Trina was still staring at his penis. “You went through all of this just to be with me. I’ve been wanting this since I was a teenager and you were in Fierce. Bite you? Are you kidding? I’ll never bite Bobby Swann.”
Bobby smiled. “You ain’t nothing but a bitch whore,” he said with an arrogant chuckle. “Come on, bitch. Take care of me!”
Bobby moved his average-sized penis to Trina’s mouth. And Trina was true to her word. She didn’t bite him. But just as he place his penis to her mouth, she revealed the razor blade in her mouth, a blade Reno always made her have somewhere on her person, and violently sliced his penis in half.
Bobby screamed from the top of his lungs as he watched half of his penis fall from his body. But he was so hysterical, and so terrified, that his scream turned out to be a soundless scream. Not a sound came out. He fell to his knees, as the blood gushed out, and then he fell onto his side, holding what was left of his dick, still screaming his silent scream.
Trina jumped up as he fell down, and removed the now bloody blade from her mouth. “I won’t bite my idol,” she said, “but I’ll cut a bitch.” Then she spit on Bobby. “Bitch!” she yelled bitterly, thinking about how he used her own child to lure her onto that boat, and then she took off. He said they didn’t have much time. That probably meant they were going to transport her and turned her over to somebody else. She had to get off of this boat!
She unlocked the door and looked out into the hall. Nobody was around. She didn’t hesitate.
She flung open the door wider and began running down the corridor. But as soon as she ran out, Bobby’s silent scream finally activated his voice, and he was heard screaming with a deafening scream.
&
nbsp; Trina could hear the footsteps of Bobby’s men running behind her. When she turned around, and saw his men run down the stairs, her heart dropped, and she ran even faster than she thought she could.

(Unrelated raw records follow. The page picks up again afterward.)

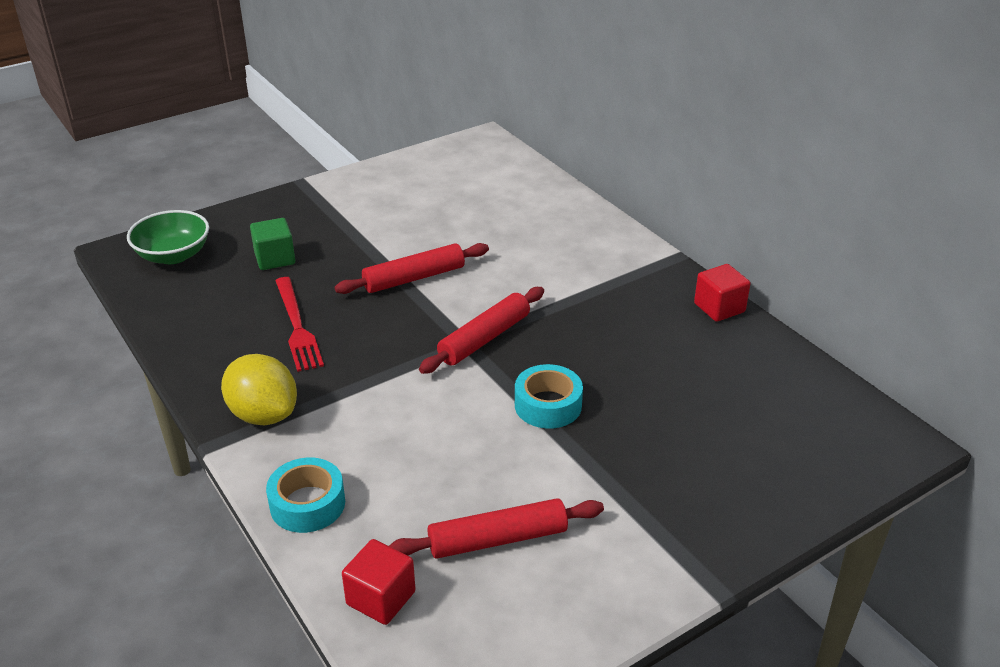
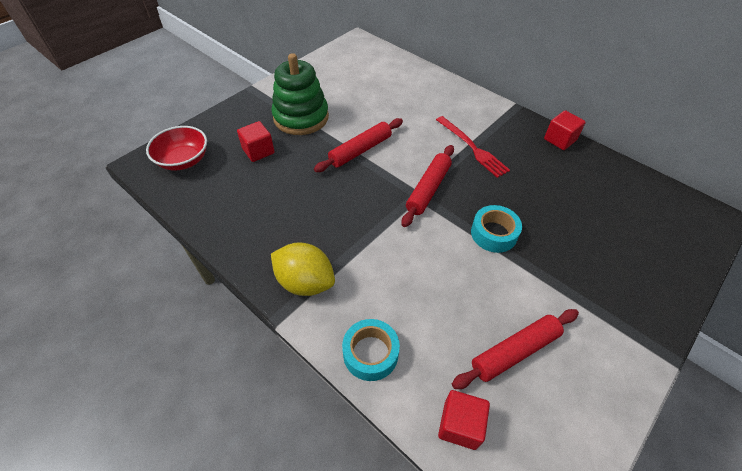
camera: 15 degrees left, 15 degrees up
(173, 255) = (183, 160): green bowl -> red bowl
(275, 258) = (258, 151): green cube -> red cube
(297, 326) = (297, 203): red fork -> red fork (472, 148)
(352, 226) = (301, 117): none -> green stacking toy

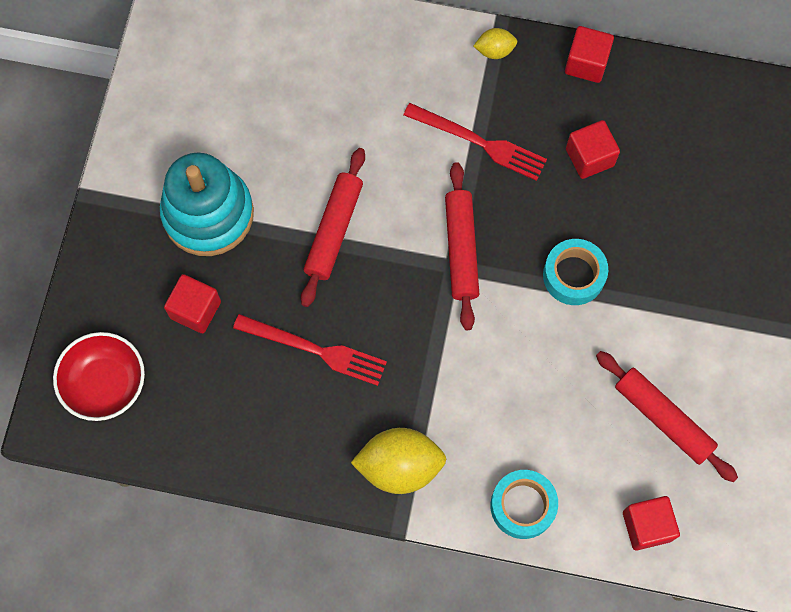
camera: 30 degrees left, 20 degrees up
(301, 117) = (208, 214): green stacking toy -> turquoise stacking toy
(305, 197) = (315, 350): none -> red fork
(506, 115) = (494, 50): none -> yellow lemon
(514, 351) = (663, 418): red rolling pin -> red rolling pin turned 75 degrees counterclockwise
(538, 181) = (589, 157): none -> red cube

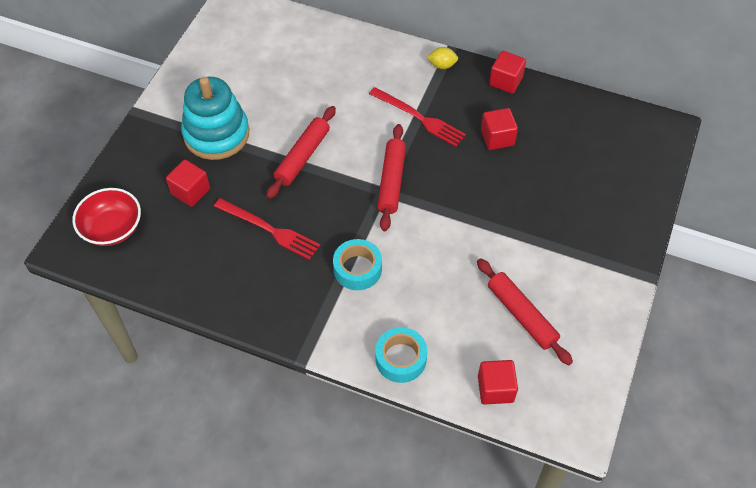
camera: 10 degrees right, 15 degrees down
(399, 466) = (312, 316): yellow lemon -> none
(573, 275) = (471, 210): turquoise tape -> turquoise tape (357, 269)

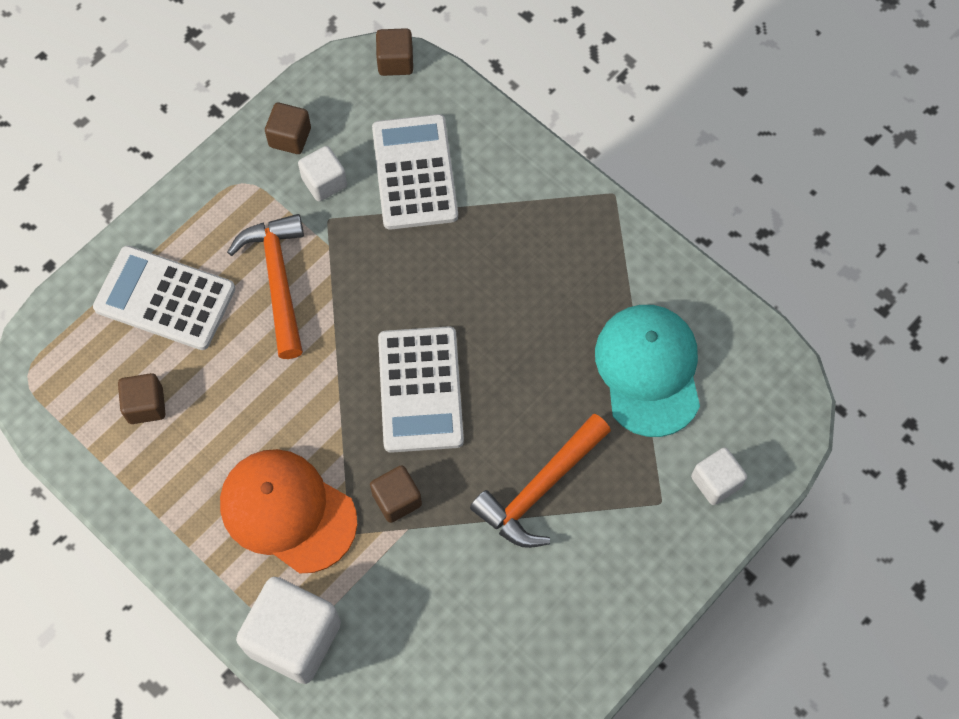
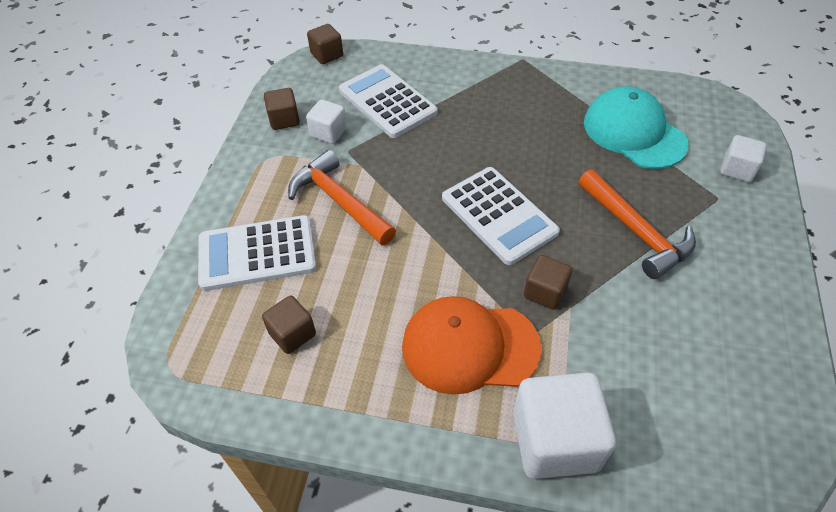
camera: 30 degrees left, 15 degrees down
(540, 488) = (636, 231): orange hammer -> orange hammer turned 45 degrees counterclockwise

When Bobby’s men saw her, they stopped, crouched, and fired their weapons. Just as Trina was turning the corner, bullets rang out, ricocheting and nearly hitting her.

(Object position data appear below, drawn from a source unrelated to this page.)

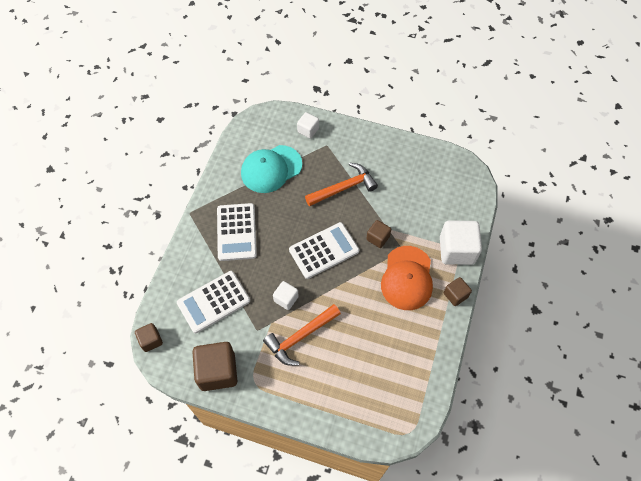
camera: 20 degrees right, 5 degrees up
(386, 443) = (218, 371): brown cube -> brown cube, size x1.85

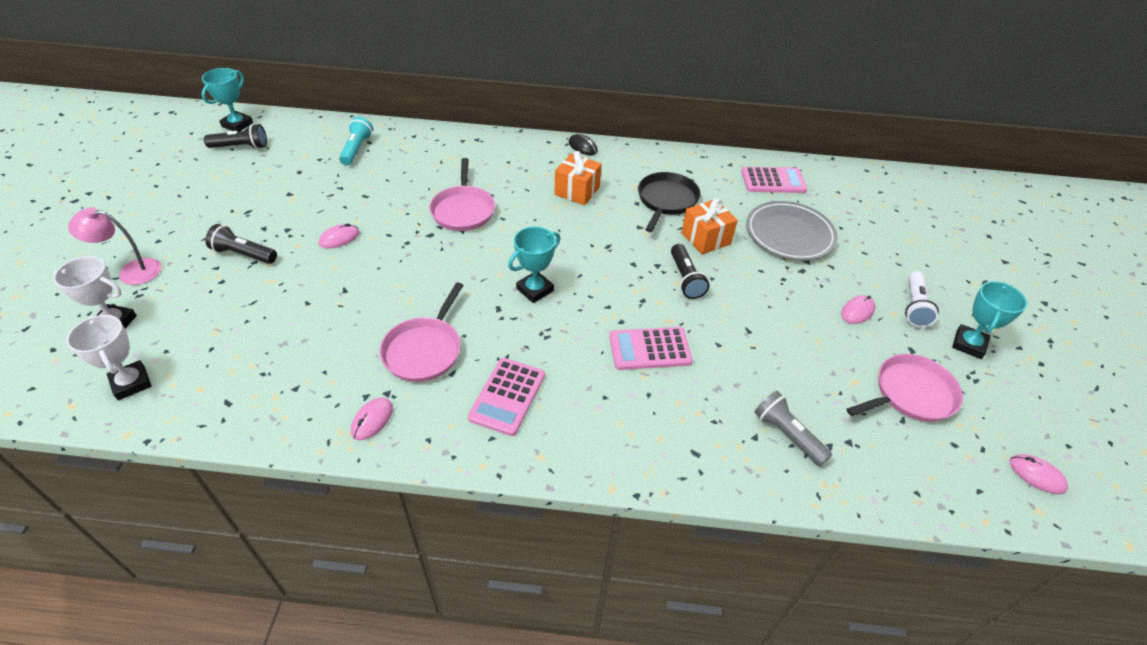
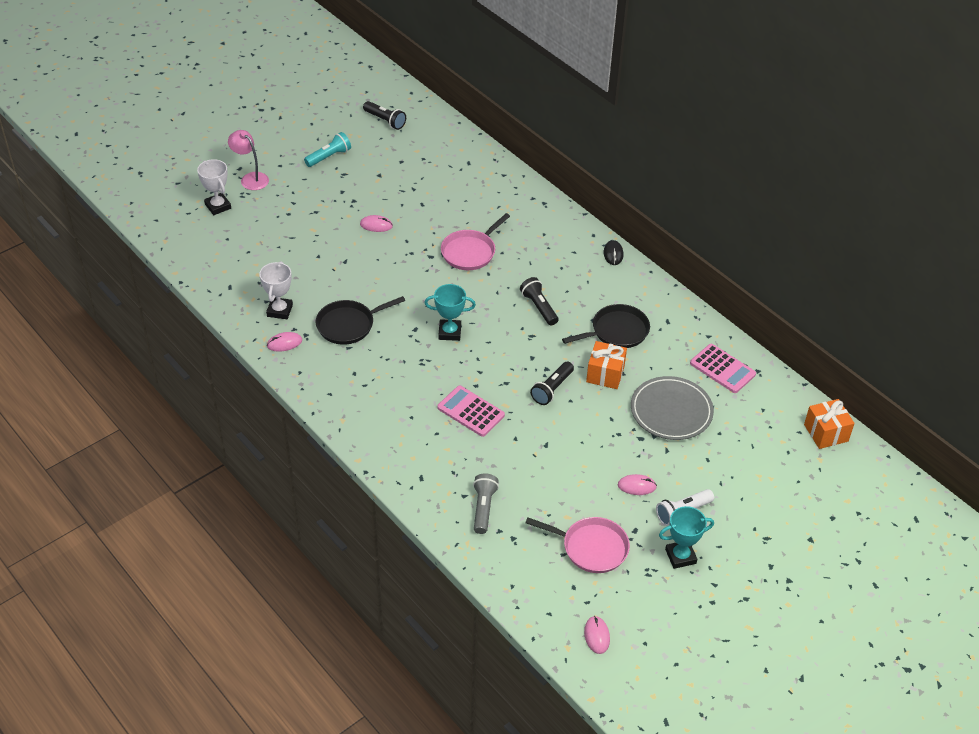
camera: 45 degrees right, 0 degrees up
(131, 383) = (198, 246): white trophy -> white trophy (279, 310)
(237, 125) = (399, 100): turquoise trophy -> none
(243, 254) = (315, 203): black flashlight -> black flashlight (539, 307)
(357, 149) = (454, 164): turquoise flashlight -> turquoise flashlight (329, 157)
(424, 350) = (348, 325): pink pan -> black pan
(507, 396) = (361, 379): pink calculator -> none
(577, 191) = (562, 285): orange gift -> orange gift (826, 433)

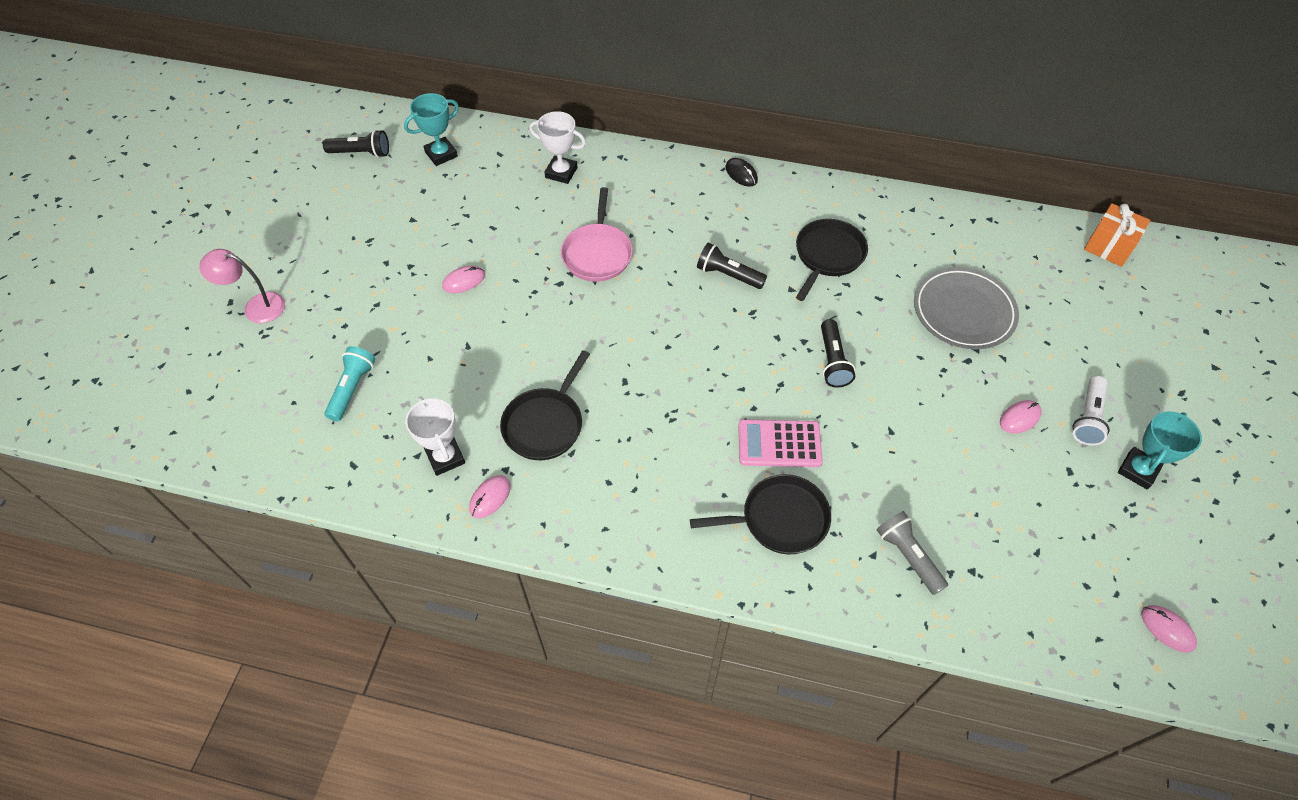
camera: 35 degrees left, 10 degrees up
(218, 206) = (244, 366): white trophy -> white trophy (561, 172)
(329, 157) = (332, 229): turquoise flashlight -> turquoise flashlight (352, 388)
(430, 447) = (780, 519): none -> black pan
(449, 332) = (665, 362): turquoise trophy -> turquoise trophy (441, 154)
(591, 548) = (1054, 523): pink pan -> none
(605, 374) = (865, 310): orange gift -> none
(722, 369) = (960, 236): pink calculator -> none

When she turned the corner, she was running so fast that she slid and then headed for the end of the corridor where the observation deck was located. But the men kept coming, and Bobby kept screaming for them to get that bitch, get that bitch!
By the time Trina made it on the observation deck, the men turned the corner, saw her, and aimed their weapons again. And fired. But Trina had already decided, just before the shots rang out again, that it was do or die time for her. So she did. With a running lead, she leaped over the railing, just ahead of the hail of bullets, and jumped into the river.
But as soon as she jumped, it wasn’t bullets she was concerned with. As soon as she jumped, the entire yacht exploded. It went up in flames. Trina was deep down in the water, over ten feet deep down, but even she felt the ripples of the massive blast.
On land, Reno had just arrived at the marina, and was walking toward the yacht. The explosion threw him backwards, over his car, but he still found the willpower to get up, and hurry toward the destruction. Trina was on that boat. His men had told him that his wife was on that boat. And he wasn’t about to let her just die, without die trying to save her himself.
But his men pulled him back. They held Reno back. And he fought them. What did they think they were doing? His wife was in that fire! But there was no use. His men were not about to let him go.